Content starts

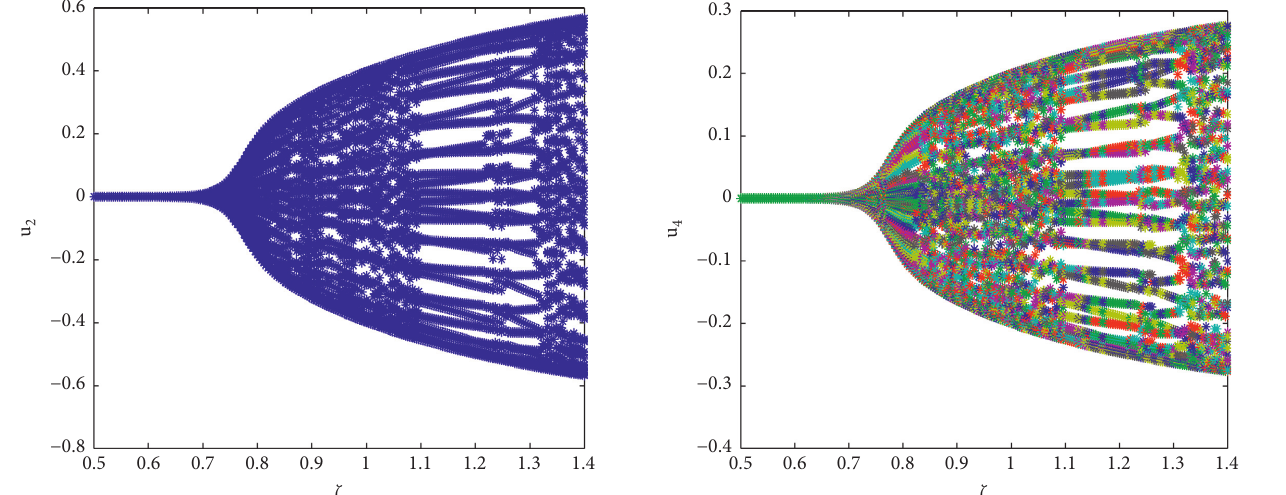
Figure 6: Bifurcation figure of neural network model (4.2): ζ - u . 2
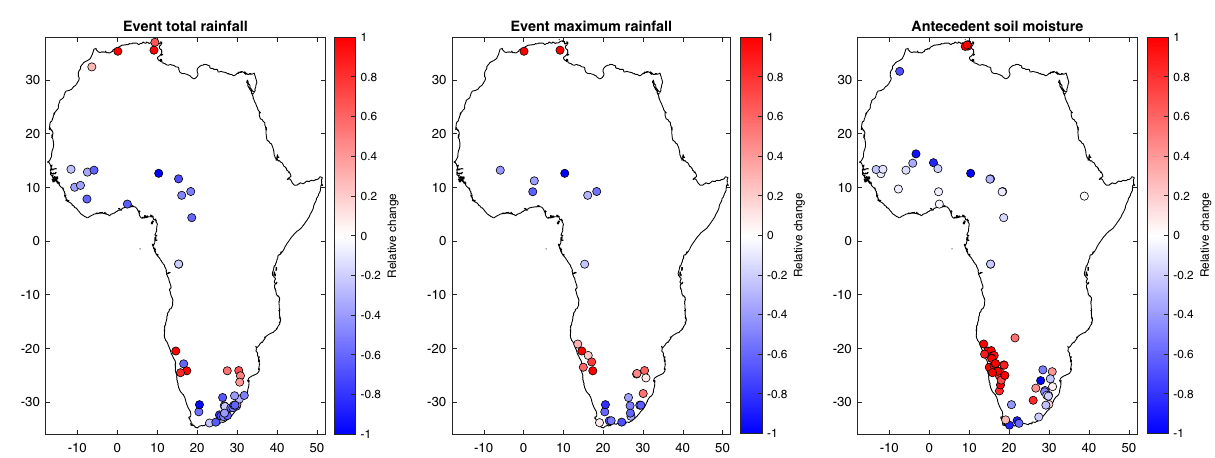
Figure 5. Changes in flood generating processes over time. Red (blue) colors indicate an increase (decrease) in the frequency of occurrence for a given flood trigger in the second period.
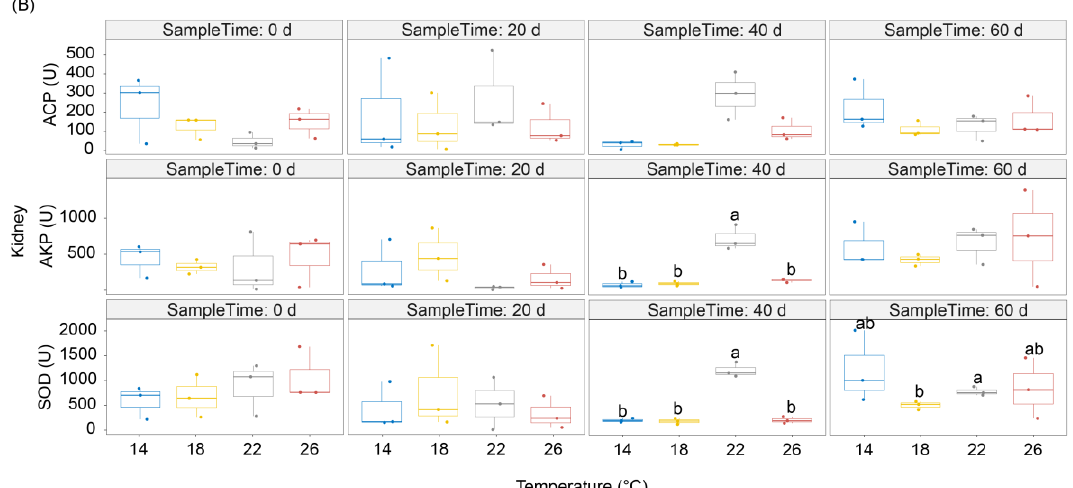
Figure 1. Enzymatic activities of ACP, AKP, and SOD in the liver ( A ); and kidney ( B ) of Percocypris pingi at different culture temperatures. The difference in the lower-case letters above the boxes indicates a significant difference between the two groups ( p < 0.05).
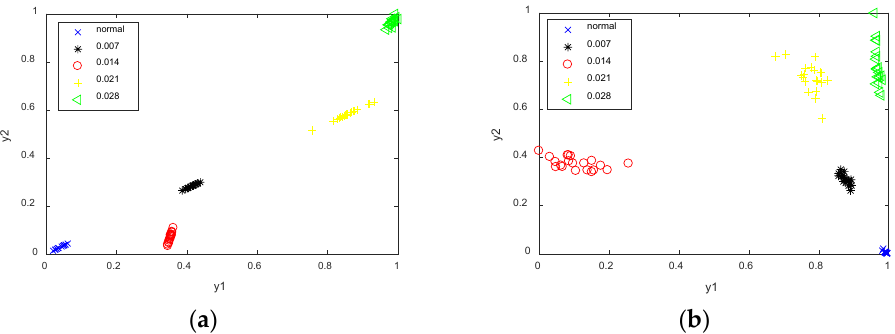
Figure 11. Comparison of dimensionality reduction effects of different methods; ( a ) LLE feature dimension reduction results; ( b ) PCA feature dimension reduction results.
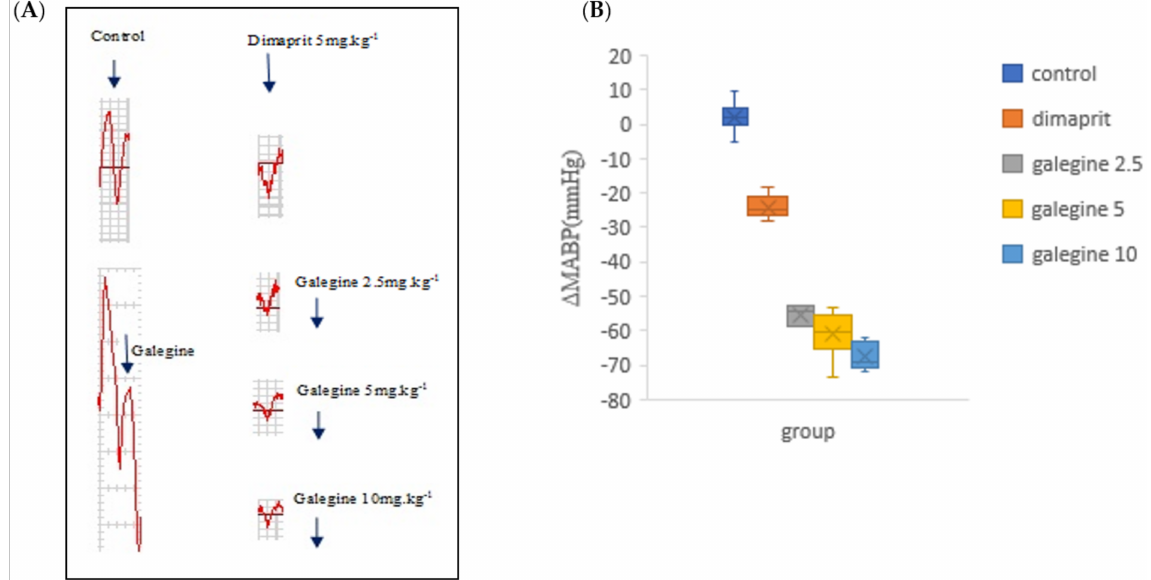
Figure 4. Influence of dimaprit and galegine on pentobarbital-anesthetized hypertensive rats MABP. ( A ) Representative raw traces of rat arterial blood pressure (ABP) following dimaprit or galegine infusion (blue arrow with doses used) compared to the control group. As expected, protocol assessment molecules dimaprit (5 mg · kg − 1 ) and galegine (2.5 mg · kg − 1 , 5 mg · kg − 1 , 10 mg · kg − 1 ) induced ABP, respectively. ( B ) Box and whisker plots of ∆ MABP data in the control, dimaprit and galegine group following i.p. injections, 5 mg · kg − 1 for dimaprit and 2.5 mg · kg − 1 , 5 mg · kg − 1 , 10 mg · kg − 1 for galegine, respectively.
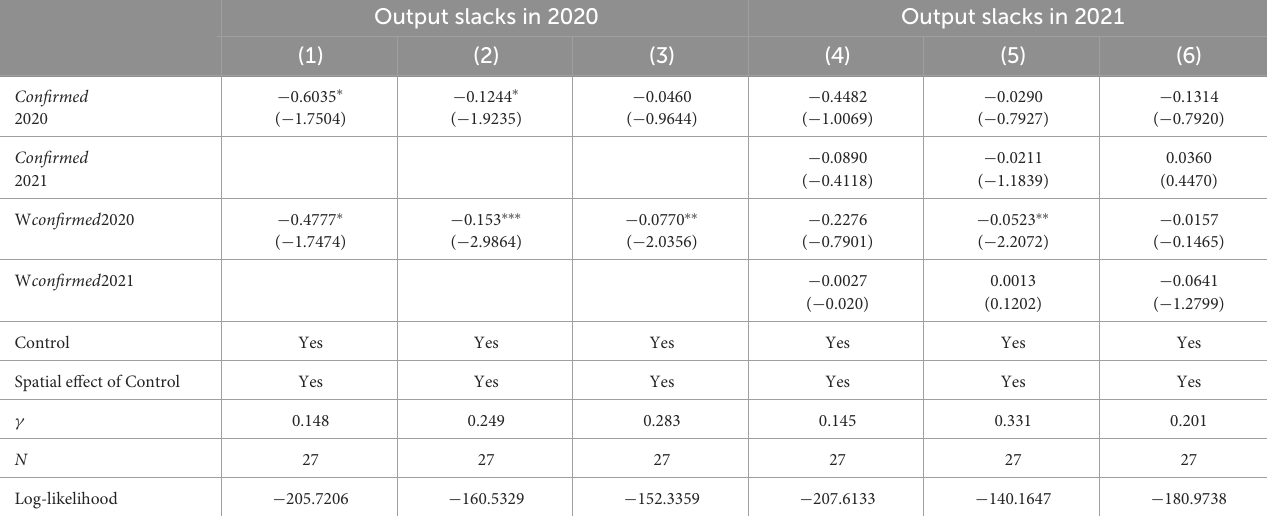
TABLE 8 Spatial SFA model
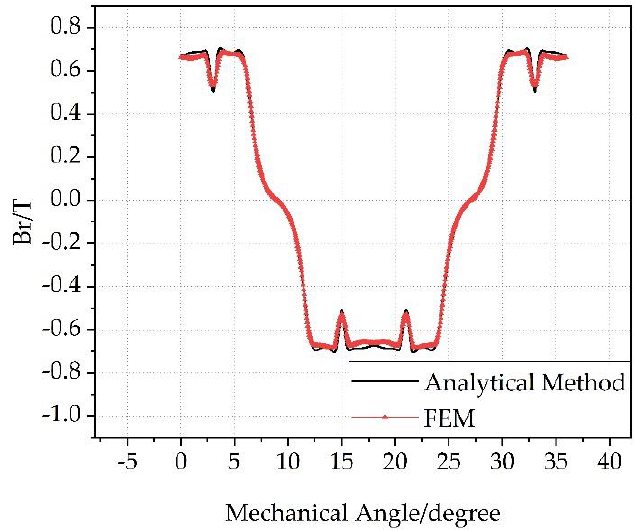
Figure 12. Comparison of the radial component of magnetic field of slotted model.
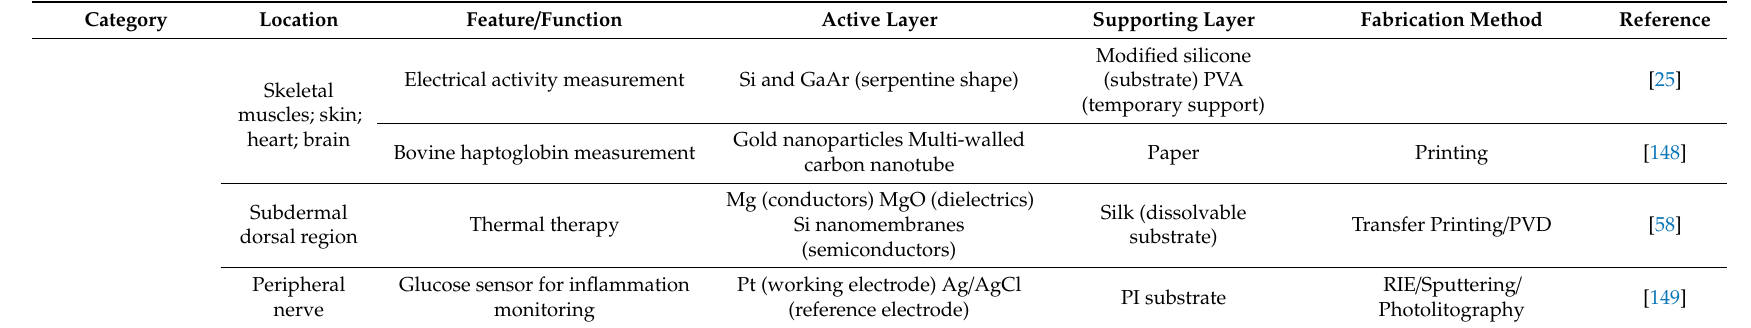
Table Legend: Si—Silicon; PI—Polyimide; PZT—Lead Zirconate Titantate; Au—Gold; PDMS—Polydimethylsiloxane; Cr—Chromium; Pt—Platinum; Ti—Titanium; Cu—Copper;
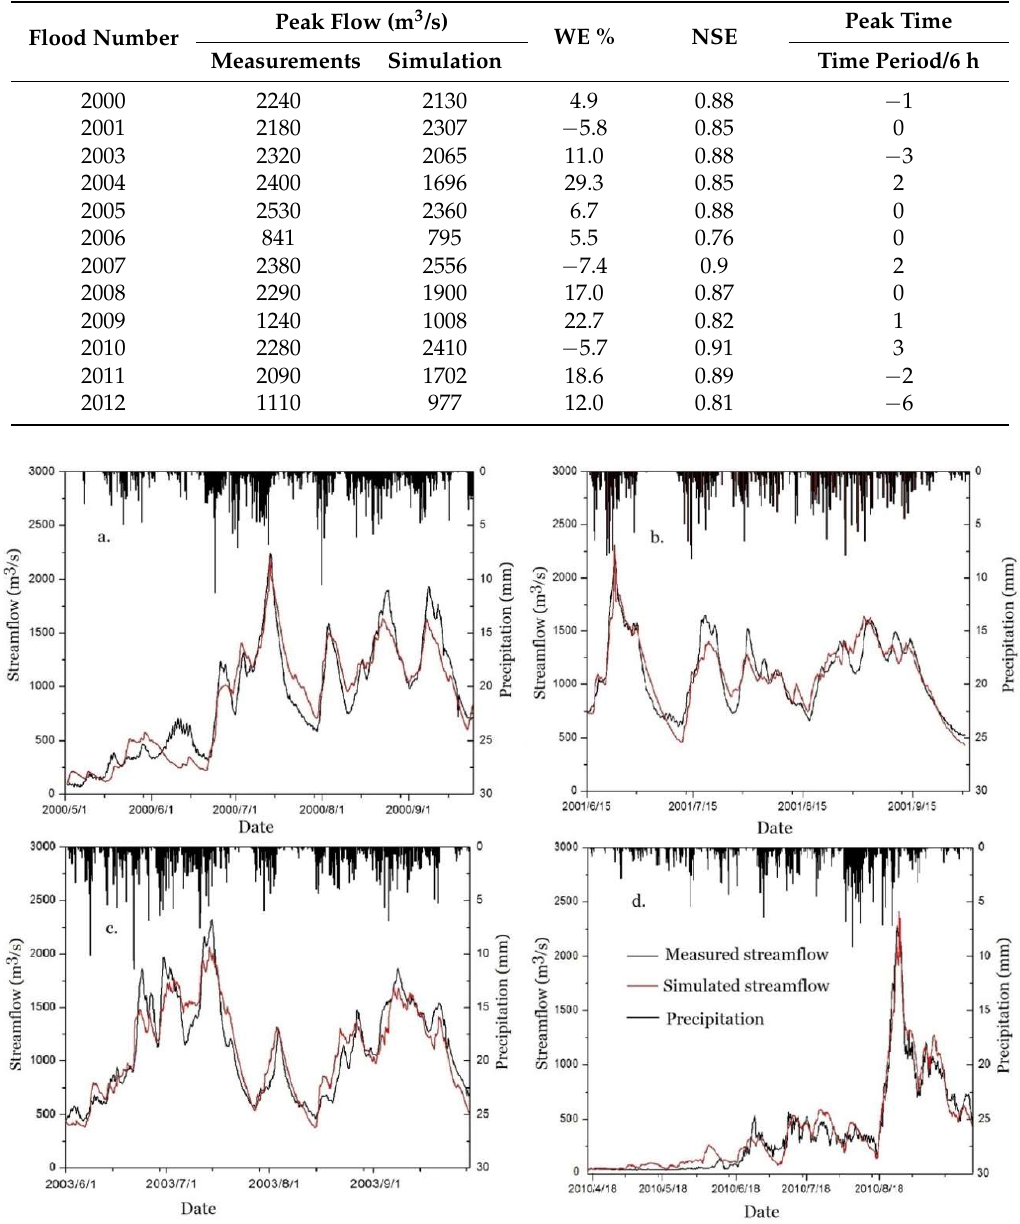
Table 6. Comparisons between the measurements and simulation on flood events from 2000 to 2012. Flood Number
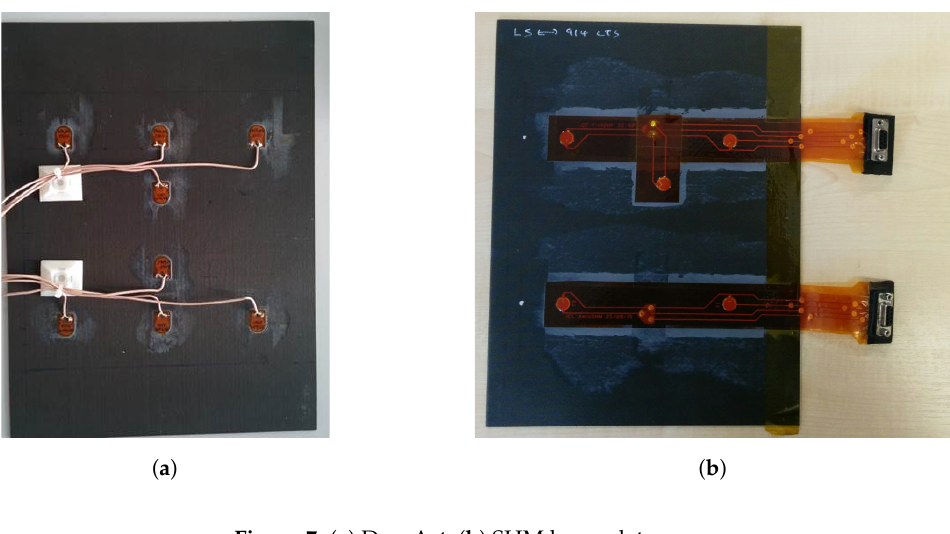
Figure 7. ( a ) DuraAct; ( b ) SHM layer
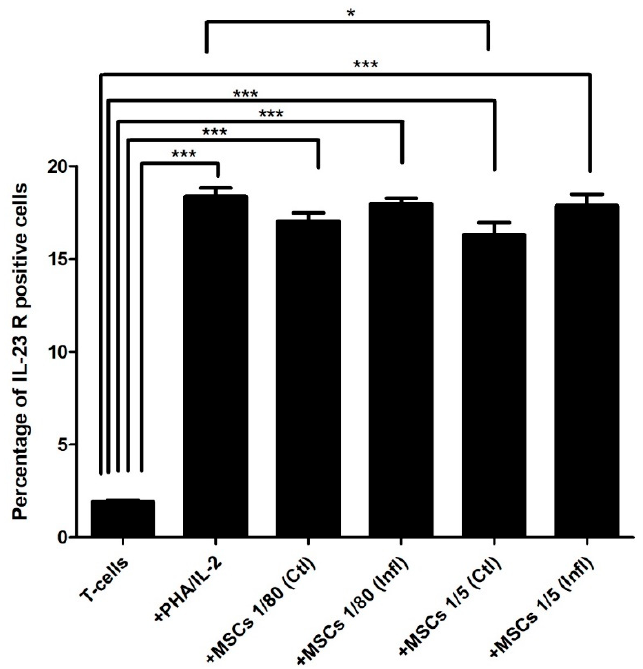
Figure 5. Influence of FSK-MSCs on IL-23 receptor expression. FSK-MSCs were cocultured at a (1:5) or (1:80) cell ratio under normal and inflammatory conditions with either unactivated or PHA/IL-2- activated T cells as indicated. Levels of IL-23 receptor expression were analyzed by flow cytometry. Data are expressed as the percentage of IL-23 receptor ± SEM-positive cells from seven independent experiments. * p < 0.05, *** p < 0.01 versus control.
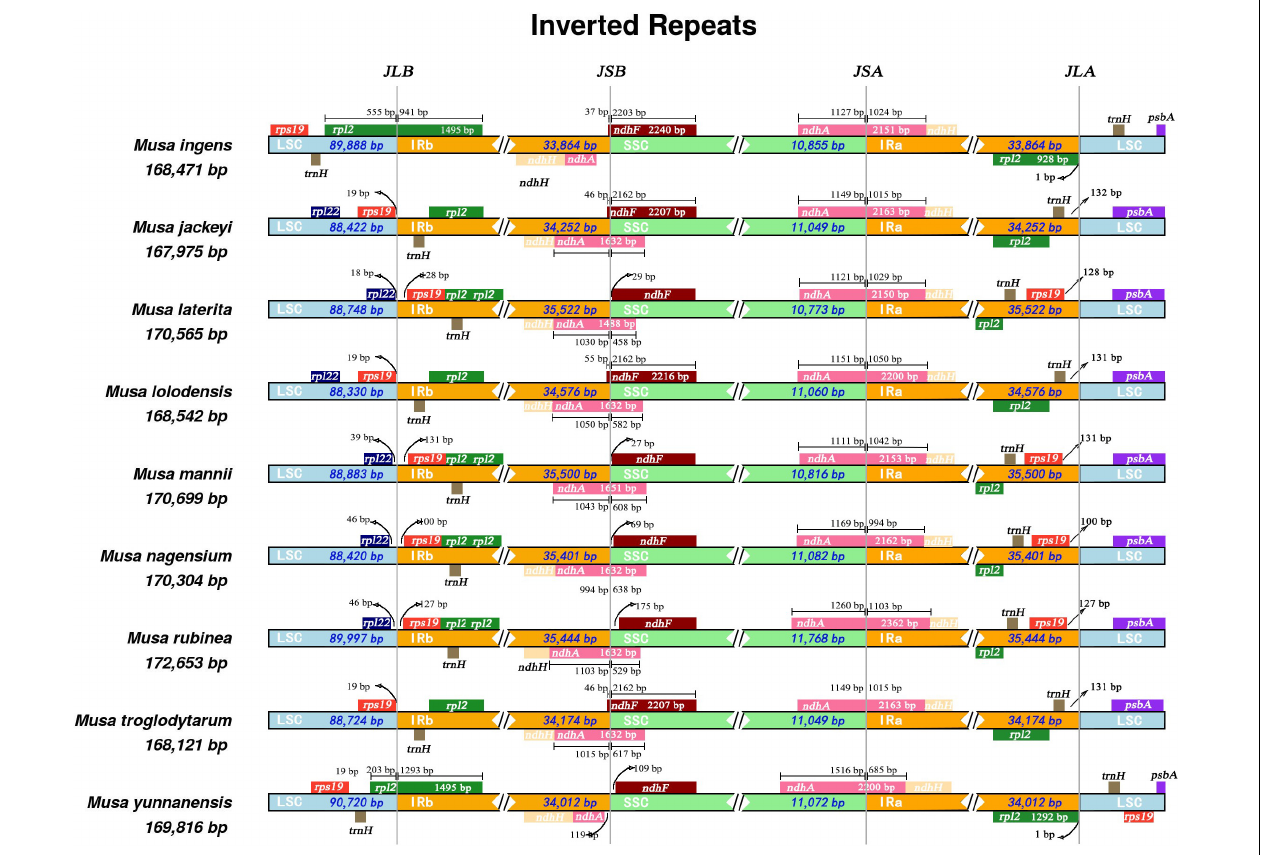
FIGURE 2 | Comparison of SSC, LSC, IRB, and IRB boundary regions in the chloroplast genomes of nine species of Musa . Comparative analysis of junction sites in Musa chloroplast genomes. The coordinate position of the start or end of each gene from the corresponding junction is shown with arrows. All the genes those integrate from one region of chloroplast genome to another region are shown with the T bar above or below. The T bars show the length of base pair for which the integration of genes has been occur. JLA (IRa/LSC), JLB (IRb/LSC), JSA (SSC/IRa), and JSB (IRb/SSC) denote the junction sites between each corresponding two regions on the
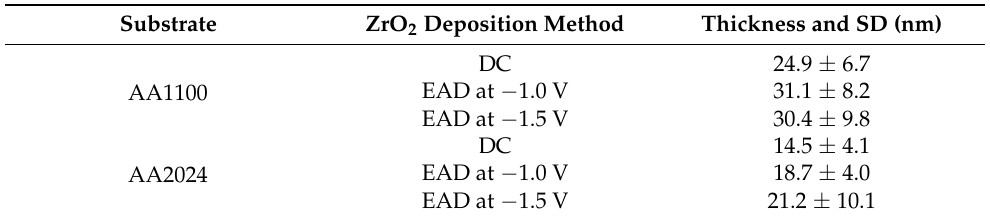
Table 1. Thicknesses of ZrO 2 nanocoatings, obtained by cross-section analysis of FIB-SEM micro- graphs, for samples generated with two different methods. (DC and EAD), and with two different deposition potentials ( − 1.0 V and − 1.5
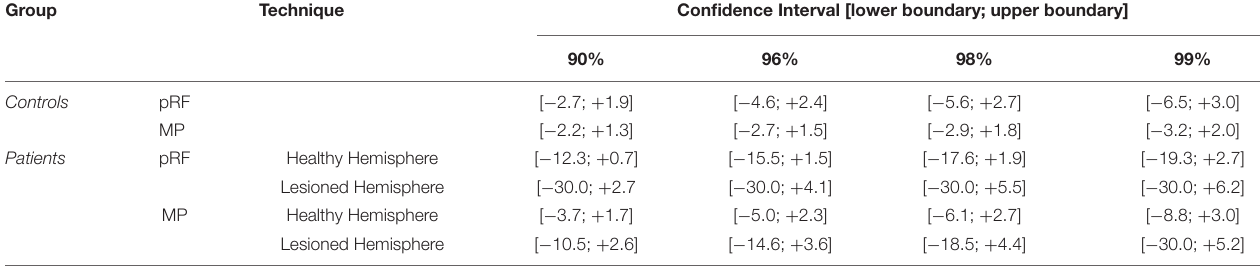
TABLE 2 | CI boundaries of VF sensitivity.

Content ends

* INSTRUCTIONS FOR THE TASK
Retype exactly. Include each line from the start of the material through the line holding "TABLE 8 Spatial SFA model", and leave the pictures out.

* RESULT OF THE TASK
Figure 6: Bifurcation figure of neural network model (4.2): ζ - u . 2
Figure 5. Changes in flood generating processes over time. Red (blue) colors indicate an increase (decrease) in the frequency of occurrence for a given flood trigger in the second period.
Figure 1. Enzymatic activities of ACP, AKP, and SOD in the liver ( A ); and kidney ( B ) of Percocypris pingi at different culture temperatures. The difference in the lower-case letters above the boxes indicates a significant difference between the two groups ( p < 0.05).
Figure 11. Comparison of dimensionality reduction effects of different methods; ( a ) LLE feature dimension reduction results; ( b ) PCA feature dimension reduction results.
Figure 4. Influence of dimaprit and galegine on pentobarbital-anesthetized hypertensive rats MABP. ( A ) Representative raw traces of rat arterial blood pressure (ABP) following dimaprit or galegine infusion (blue arrow with doses used) compared to the control group. As expected, protocol assessment molecules dimaprit (5 mg · kg − 1 ) and galegine (2.5 mg · kg − 1 , 5 mg · kg − 1 , 10 mg · kg − 1 ) induced ABP, respectively. ( B ) Box and whisker plots of ∆ MABP data in the control, dimaprit and galegine group following i.p. injections, 5 mg · kg − 1 for dimaprit and 2.5 mg · kg − 1 , 5 mg · kg − 1 , 10 mg · kg − 1 for galegine, respectively.
TABLE 8 Spatial SFA model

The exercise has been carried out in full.